Subjects: Health policy
Anger regarding the health-care overhaul caused the number of serious threats against members of Congress to triple in the first quarter of this year, according to federal law enforcement officials.
There were 42 such threats between January and March, 2010, compared with 15 during the same period in 2009
“The incidents ranged from vulgar to serious threats, including death threats,” said Senate Sergeant-at-Arms Terrance W. Gainer. “The ability to carry them out is another question.”
Nearly all of this year’s threats have come from people who are opposed to health reform, although the threats are almost equally divided against both parties.
The threats have not waned since President Obama signed the bill into law on March 23; if anything, they have increased, according to an FBI spokeswoman.

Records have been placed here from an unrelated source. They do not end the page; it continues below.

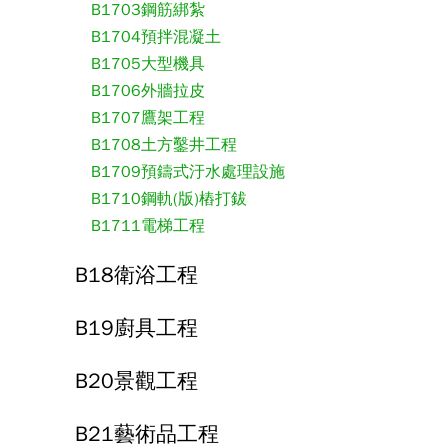
B1703鋼筋綁紮
B1704預拌混凝土
B1705大型機具
B1706外牆拉皮
B1707鷹架工程
B1708土方鑿井工程
B1709預鑄式汙水處理設施
B1710鋼軌(版)樁打鈸
B1711電梯工程
B18衛浴工程
B19廚具工程
B20景觀工程
B21藝術品工程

In response, Capitol officials have beefed-up security at the 454 Senate offices across the country. Some offices have received special equipment to help screen mail. In other cases, new locks and surveillance cameras have been installed.
Incidents have involved House Speaker Nancy Pelosi (D-Calif.), Senator Patty Murray (D-Wash.) and Representatives Eric Cantor (R-Va.), Stephen Cohen (D-Tenn.), Tom Perriello (D-Va.), and Bart Stupak (D-Mich.), among others.
Most lawmakers have not altered their schedules however. “It hasn’t changed how we do business in the office,” Perriello spokeswoman Jessica Barba told the Washington Post.
Perriello was maintaining an “aggressive public events schedule,” with a dozen appearances last week and no security accompanying him.
“There’s more anger out there about the direction of our country,” Sen. Lamar Alexander (R-Tenn.) said. “I see it and feel it in the public meetings, but I’m going to the same places and doing the same things I always have.”